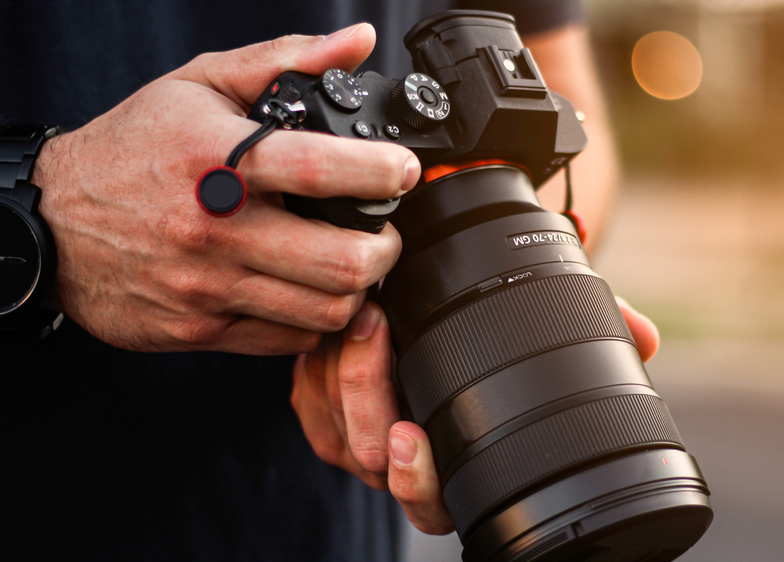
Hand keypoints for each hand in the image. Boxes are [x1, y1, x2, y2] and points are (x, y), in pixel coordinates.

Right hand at [32, 24, 419, 353]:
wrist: (52, 222)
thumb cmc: (131, 150)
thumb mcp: (200, 85)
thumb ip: (284, 61)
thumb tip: (356, 42)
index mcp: (219, 160)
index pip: (325, 171)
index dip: (385, 173)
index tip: (402, 172)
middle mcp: (215, 229)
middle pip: (343, 262)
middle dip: (385, 250)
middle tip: (382, 233)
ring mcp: (207, 287)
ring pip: (324, 311)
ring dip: (356, 289)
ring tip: (349, 262)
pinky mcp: (200, 329)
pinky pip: (287, 340)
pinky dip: (313, 320)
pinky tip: (308, 292)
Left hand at [292, 298, 660, 534]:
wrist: (435, 305)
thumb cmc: (493, 330)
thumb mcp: (539, 322)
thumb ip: (588, 323)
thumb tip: (644, 336)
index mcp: (459, 464)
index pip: (435, 501)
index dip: (420, 478)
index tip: (411, 435)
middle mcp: (407, 461)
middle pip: (372, 462)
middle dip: (367, 398)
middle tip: (376, 331)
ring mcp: (359, 435)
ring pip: (335, 430)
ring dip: (342, 372)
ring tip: (363, 313)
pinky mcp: (320, 403)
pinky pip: (307, 399)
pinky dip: (318, 364)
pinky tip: (339, 324)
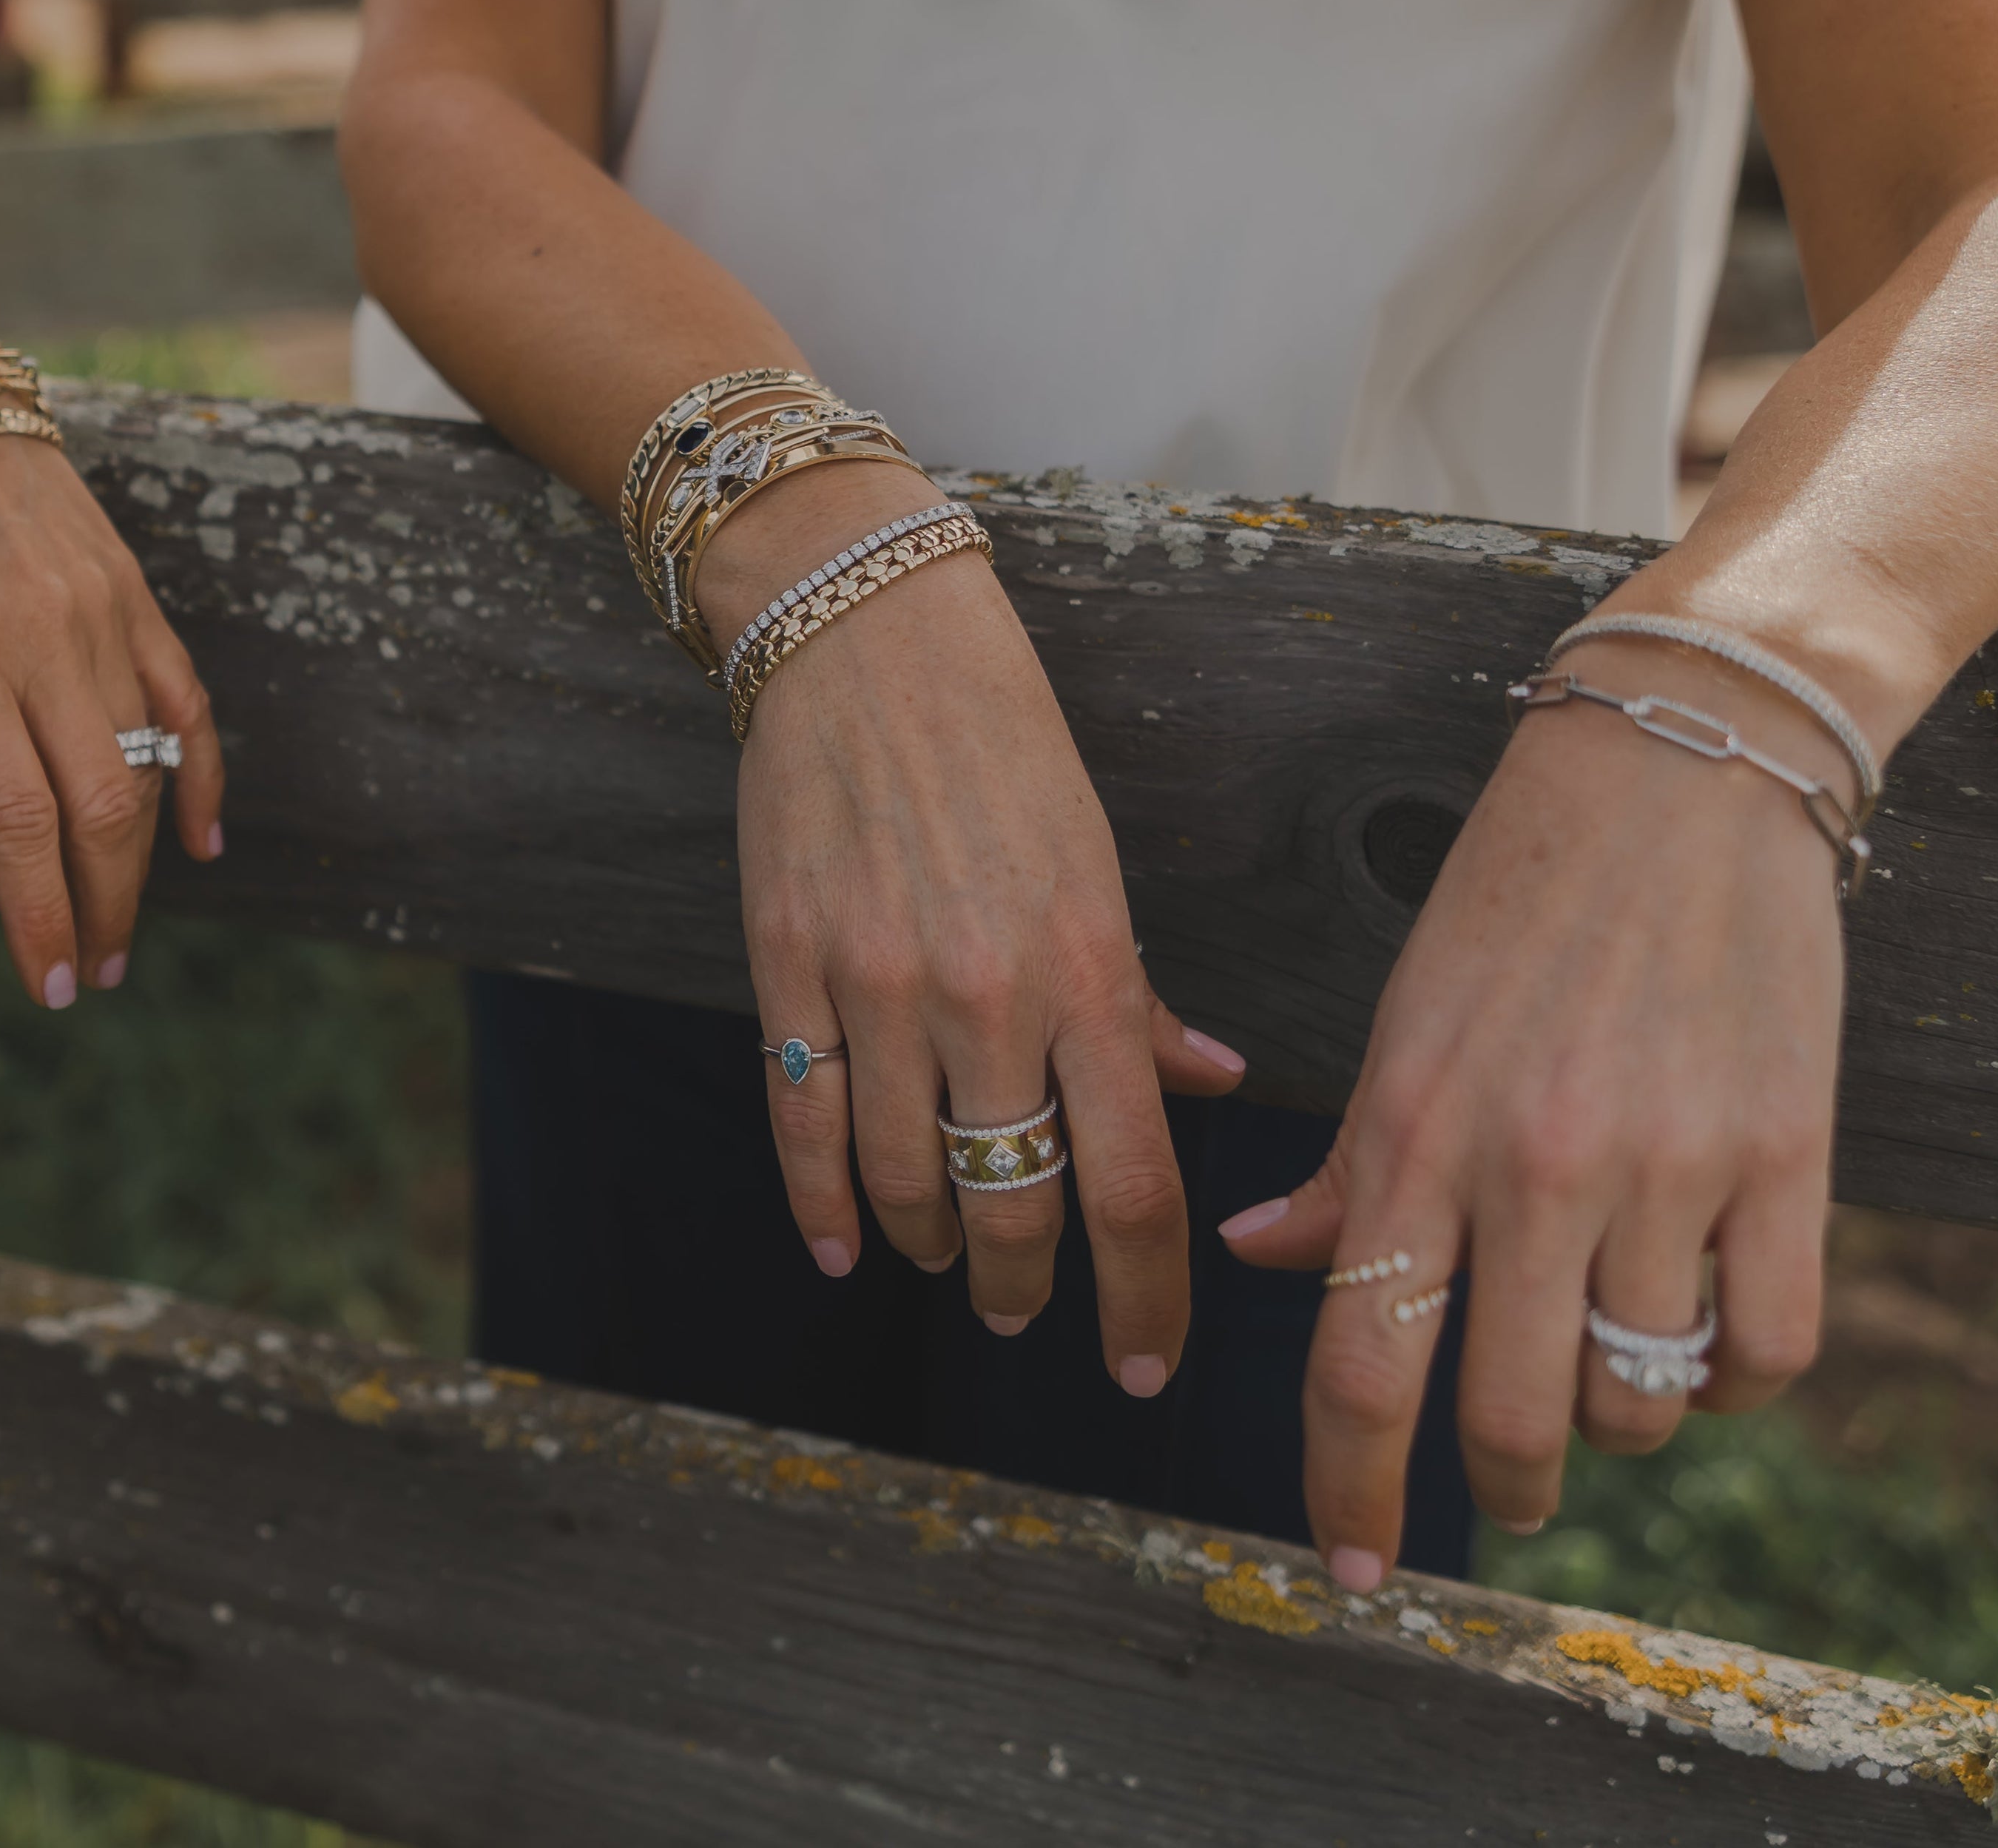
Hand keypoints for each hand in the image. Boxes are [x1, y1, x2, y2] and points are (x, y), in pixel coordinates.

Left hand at [0, 282, 223, 1007]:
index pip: (15, 818)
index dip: (36, 912)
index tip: (46, 985)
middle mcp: (43, 643)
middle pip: (97, 808)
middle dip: (98, 908)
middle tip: (87, 975)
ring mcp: (101, 616)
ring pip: (147, 765)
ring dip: (140, 863)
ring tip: (119, 932)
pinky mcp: (135, 596)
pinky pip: (186, 701)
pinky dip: (200, 778)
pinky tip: (201, 845)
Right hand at [711, 465, 1248, 1379]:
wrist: (863, 635)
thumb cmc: (1001, 743)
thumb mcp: (1097, 864)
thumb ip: (1139, 998)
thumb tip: (1209, 1089)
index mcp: (1089, 969)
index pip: (1134, 1182)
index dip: (1148, 1294)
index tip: (1151, 1362)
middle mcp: (988, 995)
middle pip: (1018, 1205)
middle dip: (1031, 1288)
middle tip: (1032, 1314)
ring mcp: (879, 986)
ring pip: (909, 1181)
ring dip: (936, 1245)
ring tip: (951, 1261)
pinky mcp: (788, 966)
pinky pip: (804, 1123)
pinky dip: (824, 1206)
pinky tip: (844, 1247)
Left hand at [1220, 638, 1845, 1586]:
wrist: (1681, 768)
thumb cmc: (1518, 895)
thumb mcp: (1401, 1023)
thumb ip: (1344, 1165)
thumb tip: (1255, 1258)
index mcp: (1413, 1134)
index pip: (1359, 1368)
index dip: (1349, 1492)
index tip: (1351, 1568)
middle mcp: (1531, 1168)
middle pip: (1504, 1418)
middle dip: (1500, 1484)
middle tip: (1509, 1482)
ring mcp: (1665, 1167)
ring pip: (1637, 1403)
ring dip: (1617, 1426)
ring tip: (1607, 1373)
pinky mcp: (1787, 1156)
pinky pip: (1764, 1352)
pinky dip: (1731, 1385)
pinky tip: (1704, 1345)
--- --- ---
• **Exercise requirements**:
The records are to be retyped in full and exactly, with no image carried over.

• **Output**:
Hand keypoints for each hand in the image. Boxes are [x1, y1, x2, y2] and points are (x, y), in pixel coordinates.

Right hand at [32, 24, 419, 353]:
wrist: (52, 222)
thumb cmc: (131, 150)
thumb mcp: (200, 85)
thumb ip: (284, 61)
thumb tip: (356, 42)
index mcp: (219, 160)
index pip: (325, 171)
index dip: (385, 173)
index tip: (402, 172)
middle mcp: (215, 229)
middle pip: (343, 262)
middle dip: (385, 250)
middle tip: (382, 233)
ring mcp: (207, 287)
ring pip: (324, 311)
ring dip: (356, 289)
ring tip: (349, 262)
pinky mcp: (200, 329)
pinky pip: (287, 340)
pinky dip: (313, 320)
pinky tip: (308, 292)
Left hand at [292, 298, 660, 534]:
wrist: (435, 305)
thumb cmc: (493, 330)
thumb mcp: (539, 322)
thumb ip: (588, 323)
thumb tip: (644, 336)
index mcp: (459, 464)
index pip: (435, 501)
index dip: (420, 478)
index tip: (411, 435)
middle mcp: (407, 461)
middle pip: (372, 462)
middle dip: (367, 398)
middle tip: (376, 331)
ring mcp: (359, 435)
ring pip: (335, 430)
ring dip: (342, 372)
ring tip: (363, 313)
pinky mcp: (320, 403)
pinky pip: (307, 399)
pinky dip: (318, 364)
pinky tip: (339, 324)
Hand keypoints for each hand in the image. Boxes are [x1, y1, x2, y2] and points are (x, y), in pixel coordinates.

Left hand at [0, 282, 223, 1007]:
index pip: (15, 818)
index dip: (36, 912)
index tip: (46, 985)
middle mcp: (43, 643)
middle pip: (97, 808)
middle dip: (98, 908)
middle tip: (87, 975)
ring mcp: (101, 616)
ring pip: (147, 765)
ring dip: (140, 863)
ring tip: (119, 932)
pinky mcp: (135, 596)
pinky pip: (186, 701)
pinky dip: (200, 778)
pinky tip: (201, 845)
Right hand at [711, 465, 1248, 1379]:
wrist: (863, 635)
thumb cmc: (1001, 743)
thumb mcp: (1097, 864)
thumb ip: (1139, 998)
thumb tip: (1209, 1089)
index mcp: (1089, 969)
index pip: (1134, 1182)
index dip: (1148, 1294)
index tip: (1151, 1362)
middle mcp: (988, 995)
middle pip: (1018, 1205)
middle dip: (1031, 1288)
middle tip: (1032, 1314)
ring mcp: (879, 986)
ring pip: (909, 1181)
ring dip: (936, 1245)
ring tip: (951, 1261)
pinky mcp: (788, 966)
pinky pip: (804, 1123)
pinky dip: (824, 1206)
pinky tip: (844, 1247)
Left hand at [1220, 638, 1845, 1586]:
wrist: (1681, 768)
thumb cmc: (1518, 895)
thumb mcp: (1401, 1023)
thumb ip: (1344, 1165)
thumb tip: (1255, 1258)
index mcp: (1413, 1134)
index pip: (1359, 1368)
index dip: (1349, 1492)
index tip: (1351, 1568)
middle mcp: (1531, 1168)
middle pip: (1504, 1418)
middle dip: (1500, 1484)
middle tip: (1509, 1482)
ring mcp: (1665, 1167)
ring pip: (1637, 1403)
ring dip: (1617, 1426)
ring tip: (1607, 1373)
pinky mcp: (1787, 1156)
pinky pip: (1764, 1352)
pinky dip: (1731, 1385)
pinky tip: (1704, 1345)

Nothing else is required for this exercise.